Identificados os sujeitos coletivos elencados pela FIS como ‘parceiros’, contabilizou-se 32 parceiros dos quais 07 são instituições ou entidades ligadas diretamente ao poder público (Ministério da Educação, Secretarias de Educação, CONSED9, UNDIME10, Secretarias de Assistência Social e Congemas11).

Embora o Consed, a Undime e o Congemas sejam pessoas jurídicas de direito privado, por serem seus membros secretários estaduais e municipais de educação e assistência social, pode-se inferir a relevância destas associações para as políticas públicas. Dessa maneira, fica evidenciada a relação existente entre as ações da FIS e a sua inserção no Estado brasileiro a partir dos dirigentes das pastas, tanto em âmbito nacional quanto nos entes federados.

Além disso, ainda considerando o fortalecimento da penetração dos programas da FIS no ideário impresso às políticas públicas brasileiras, pode-se identificar as parcerias diretas com o próprio MEC, com secretarias de educação e com secretarias de assistência social.

Não é possível (embora pertinente) pela limitação que este texto impõe, a análise de cada um destes elos relacionais e, por este motivo, analisou-se apenas um dos programas que se encontra atrelado tanto ao pilar da Formação quanto ao pilar do Fortalecimento. Para tanto, utilizou-se como fontes os documentos disponíveis, as home pages do programa e dos parceiros, possíveis sujeitos individuais relevantes e, a partir daí, desvelados os elos relacionais entre a FIS e os outros nós das redes observadas, construiu-se o grafo do programa e a decorrente rede de afiliados.

REDES SOCIAIS DA PRODUÇÃO DE CONHECIMENTO E CONTEÚDO

A produção de conhecimento através de pesquisas é o 6º programa em que a FIS mais investiu recursos financeiros em 2020 (cerca de 10,7 Milhões de Reais) e é atrelado aos dois pilares postulados pela Fundação. Em sua descrição, o programa de Pesquisas tem como objetivo

realizar e apoiar investigações que: ofereçam insumos para o desenvolvimento dos projetos próprios do Itaú Social; disponibilizem para a sociedade informações relevantes, que contribuam para que o poder público e outros atores atuem em prol da melhoria da educação no Brasil.12

As pesquisas são publicizadas por meio de uma aba nomeada ‘Publicações’ no site da FIS. Na área, há os relatórios de avaliação econômica e as pesquisas realizadas e/ou apoiadas pela FIS. Também há muitas pesquisas em parceria com outras organizações.

## [Dados de compreensão de gráficos]
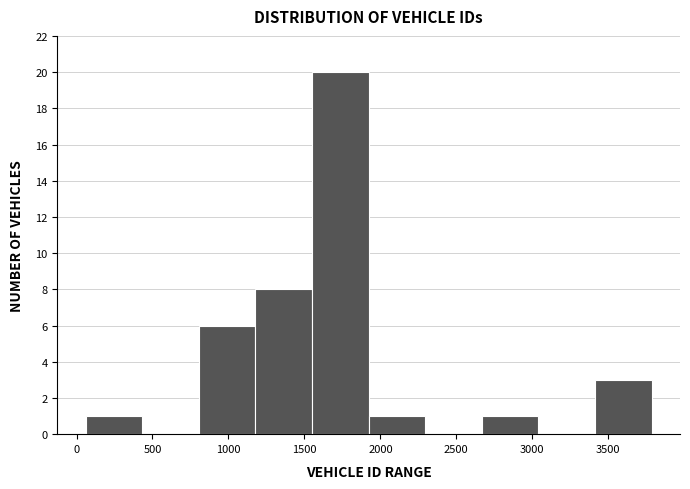

Which range on the x-axis has the tallest bar?

1550 to 1900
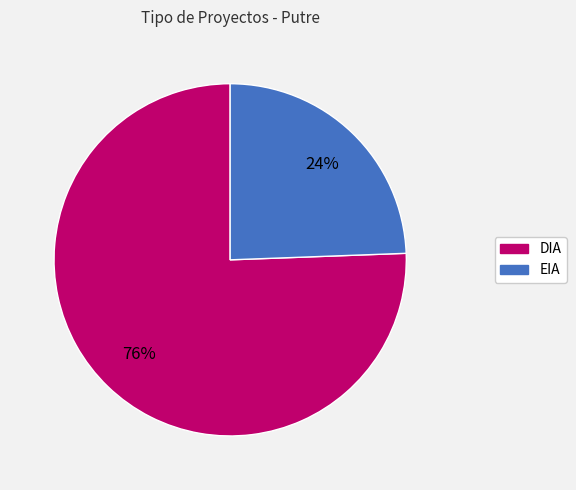

To the nearest percent, what is the average slice percentage?

50%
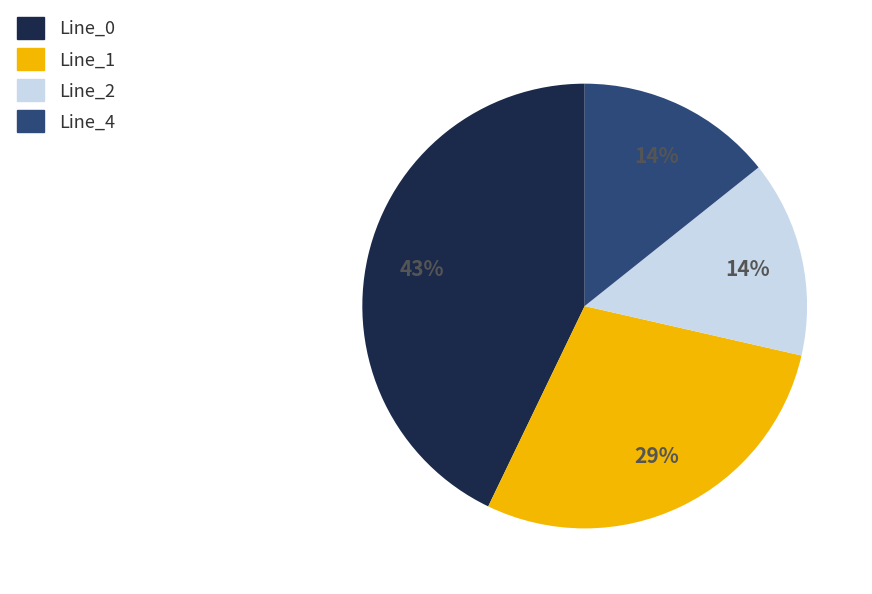

Count the number of slices in the pie.

4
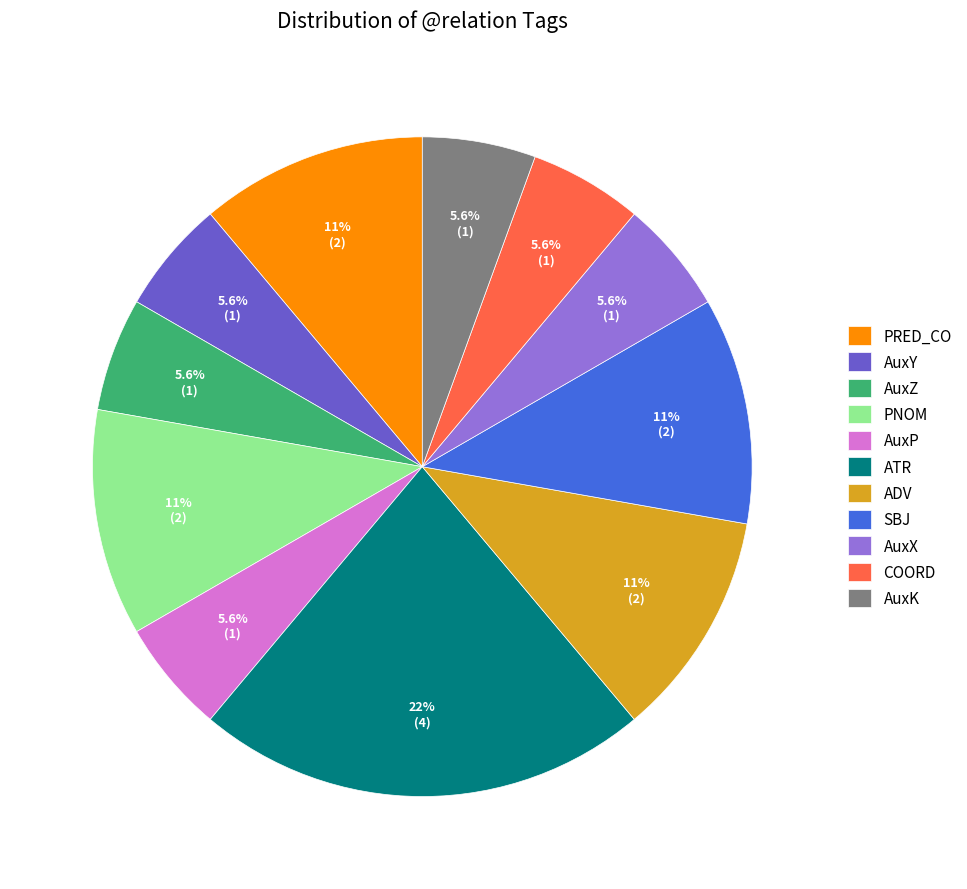

To the nearest percent, what is the combined percentage of ADV and PNOM?

22%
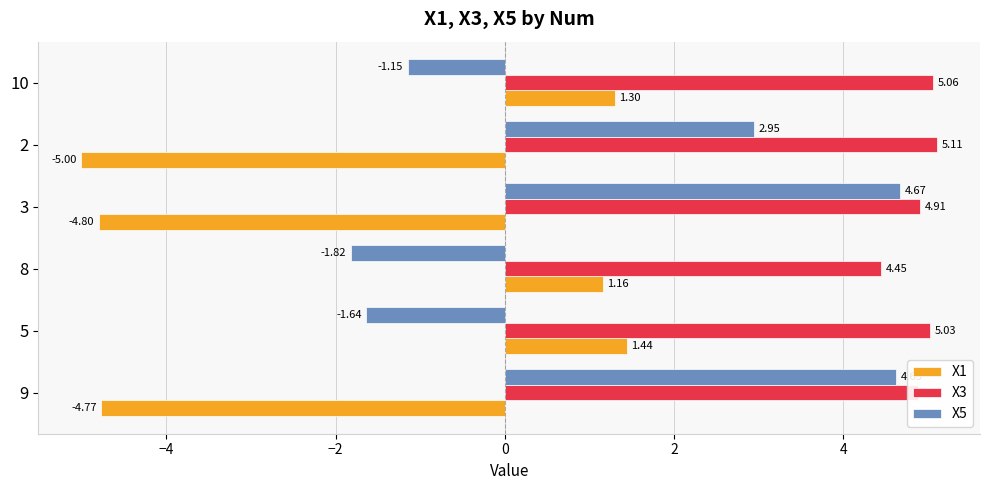

Between 9 and 10, which series saw the biggest shift?

X1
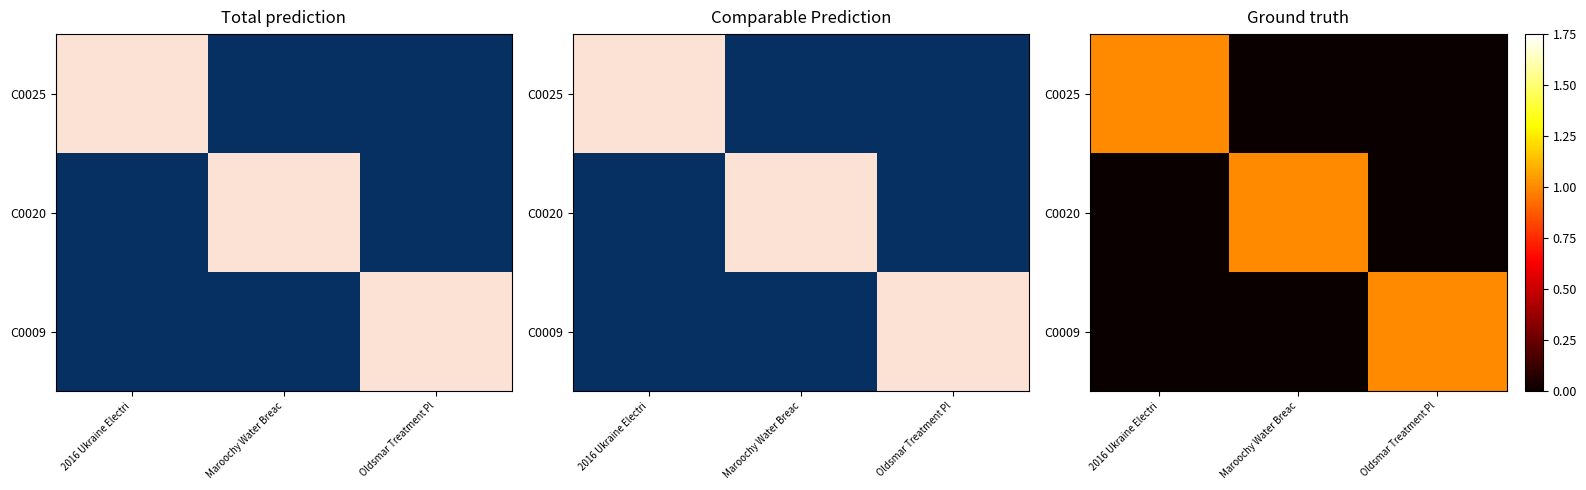

What is the total value across all series at 2016 Ukraine Electri?

1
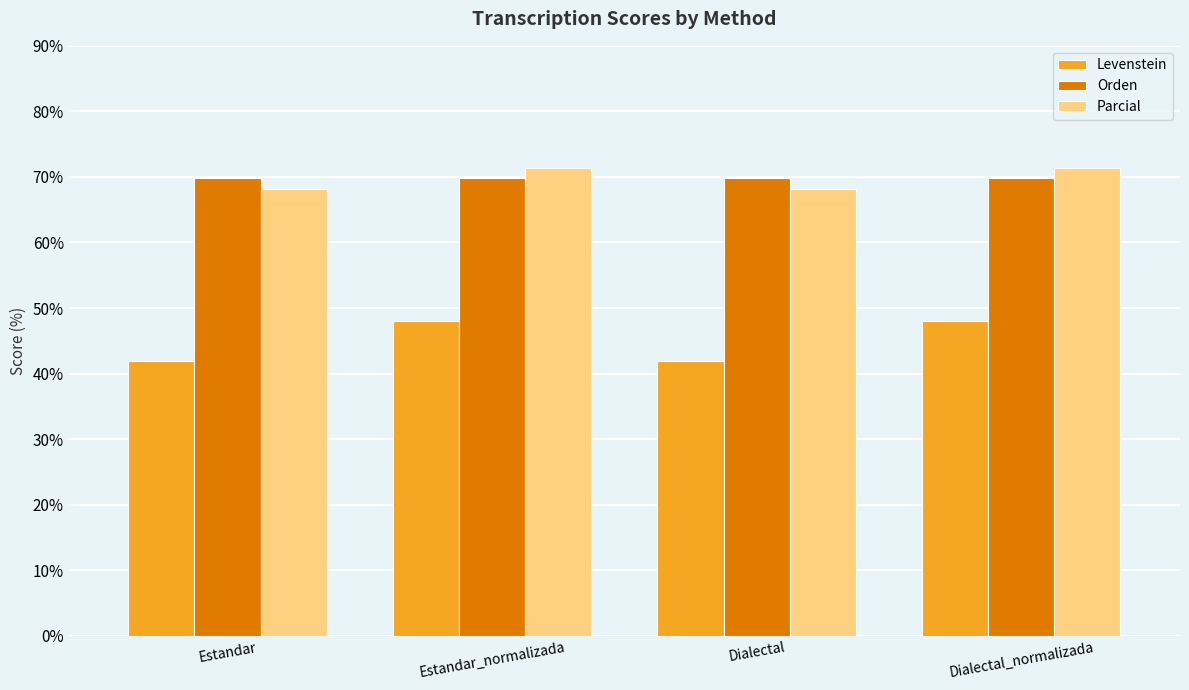

True or false: Levenstein has a value of 41.9 at Dialectal.

True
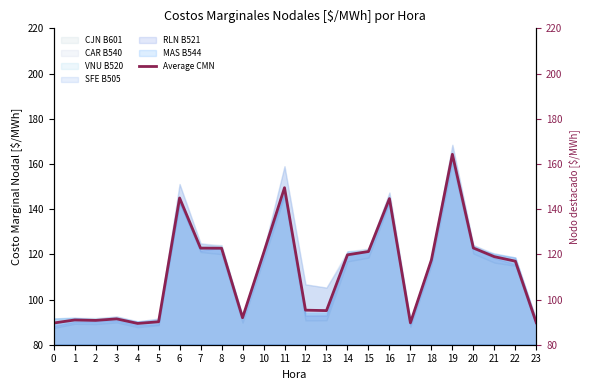

Read the value at 8.

122.7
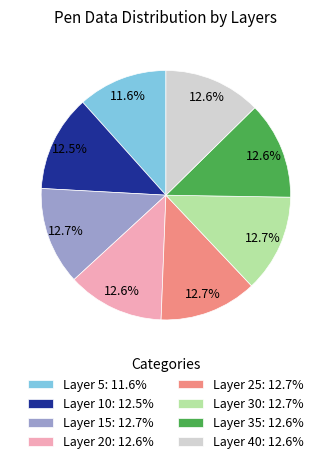

Which slice is the smallest?

Layer 5: 11.6%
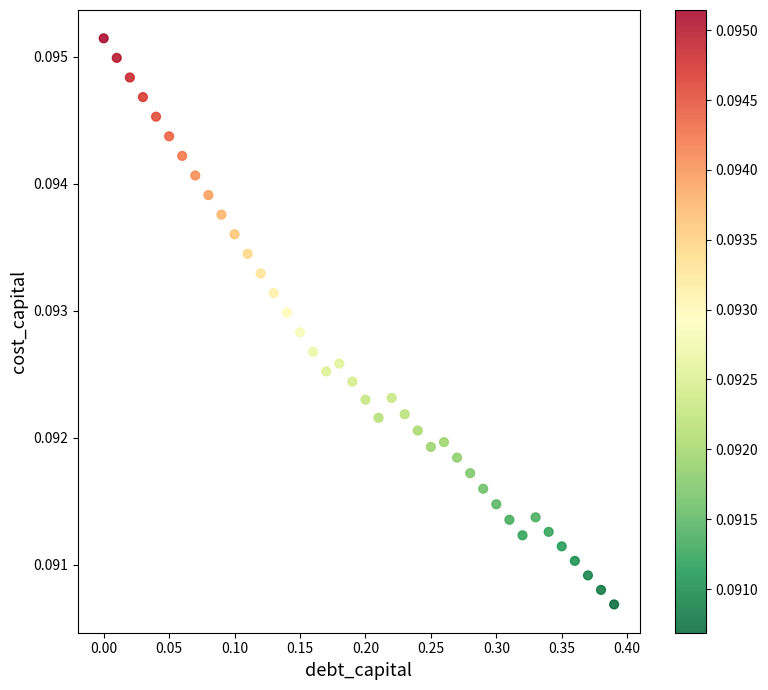

What is the range of X values (max minus min)?

0.4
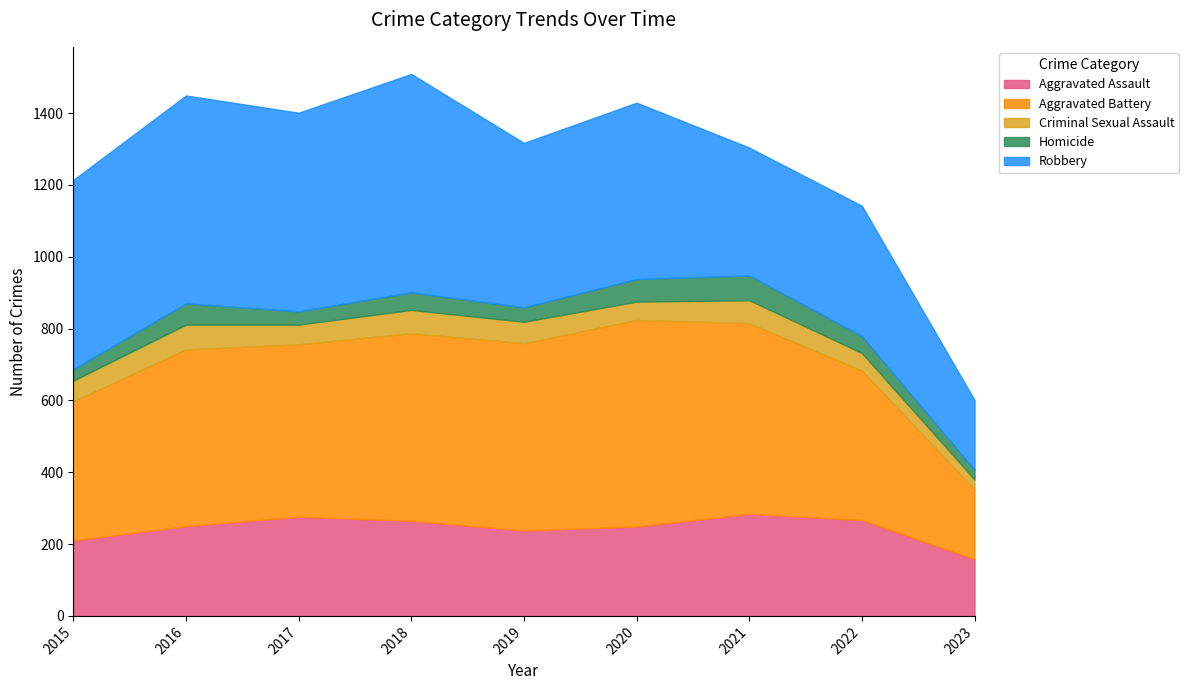

Rank the categories by Criminal Sexual Assault value from lowest to highest.

2023, 2022, 2020, 2017, 2015, 2019, 2021, 2018, 2016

## [EXERCÍCIOS PARA RESOLVER]
1. Responda às perguntas abaixo com base no texto sobre as parcerias da FIS.
(a) Quantos parceiros foram contabilizados e quantos deles são ligados diretamente ao poder público?
(b) Que posição ocupa o programa de pesquisas entre os investimentos da FIS em 2020 e quanto recebeu?
(c) Qual é o nome da aba do site da FIS em que as pesquisas são publicadas?
2. Continue o texto sobre as parcerias da FIS a partir do ponto em que ele termina.

## [RESPOSTAS DOS EXERCÍCIOS]
1.
(a) Foram contabilizados 32 parceiros, dos quais 07 são ligados diretamente ao poder público.
(b) É o 6º programa em que a FIS mais investiu, com cerca de 10,7 milhões de reais.
(c) A aba se chama ‘Publicações’.

2.
São disponibilizados 47 documentos, dos quais 22 foram descartados por serem análises econômicas ou sobre temáticas que fogem ao campo da educação e 25 selecionadas para a construção da tabela 01.13

Tabela 01 Pesquisas realizadas pela FIS 

TÍTULO PARCERIA AUTORES
Percursos da educação integral em busca da qualidade e da equidade. CENPEC; Unicef Beatriz Penteado; Lomonaco, Letícia Araújo Moreira da Silva
Tendências para a educação integral. CENPEC; Unicef Não consta
Educação Integral: Experiências que transformam - subsídios para reflexão CENPEC; Unicef Ana Lúcia Braga; Celso Favaretto; Eliana Almeida; Fabio D’Angelo; Ieda de Castro; Lino de Macedo; Nelson Pretto; Rafael Stemberg; Regina Novaes; Rosamélia Ferreira Guimarães; Rui Rodrigues Aguiar
A reforma educacional de Nova York: Possibilidades para o Brasil Instituto Fernand Braudel Norman Gall; Patricia Mota Guedes
O modelo de escola charter: a experiência de Pernambuco. Instituto Fernand Braudel Maria Carolina Nogueira Dias, Patrícia Mota Guedes
O Sistema de formação de lideranças escolares da Inglaterra: possíveis alternativas para o Brasil. British Council Adrian Ingham; Maria Carolina Nogueira Dias
Gestão educacional: ciclo de Debates 2011 Não há Maria Carolina Nogueira Dias; Patricia Mota Guedes
Gestão educacional: ciclo de debates 2012 Não há Anna Carolina Bruschetta; Patricia Mota Guedes
Educação infantil em debate: a experiência de Portugal e a realidade brasileira. Fundação Maria Cecília Souto Vidigal; Unicef; Centro de Criação De Imagem Popular Patricia Mota Guedes; Eduardo Marino
Diálogos sobre avaliação na primeira infância. Fundação Lemann; Fundação Maria Cecília Souto Vidigal; Instituto ABCD; Instituto C&A; Instituto Dynamo. Eduardo Marino (Org)
Olimpíada de Língua Portuguesa escrevendo o futuro: o que nos dizem os textos dos alunos? Cenpec Egon de Oliveira Rangel (Org)
A Relação entre o Desempenho Escolar e os Salários no Brasil Não encontrado Andréa Zaitune Curi Naércio Aquino Menezes Filho
Avaliação educacional: os desafios da sala de aula e a promoção da aprendizagem Cenpec Eloisa de Blasis (org), Marcos Tilger, Silvia Longato; coordenação Eloisa de Blasis; Patricia Mota Guedes
TÍTULO PARCERIA AUTORES
Avaliação externa: como compreender e utilizar os resultados em prol da sua rede Cedac Angela Luiz Lopes; Roberta Panico, Sonia Dias; Tatiana Bello Djrdjrjan.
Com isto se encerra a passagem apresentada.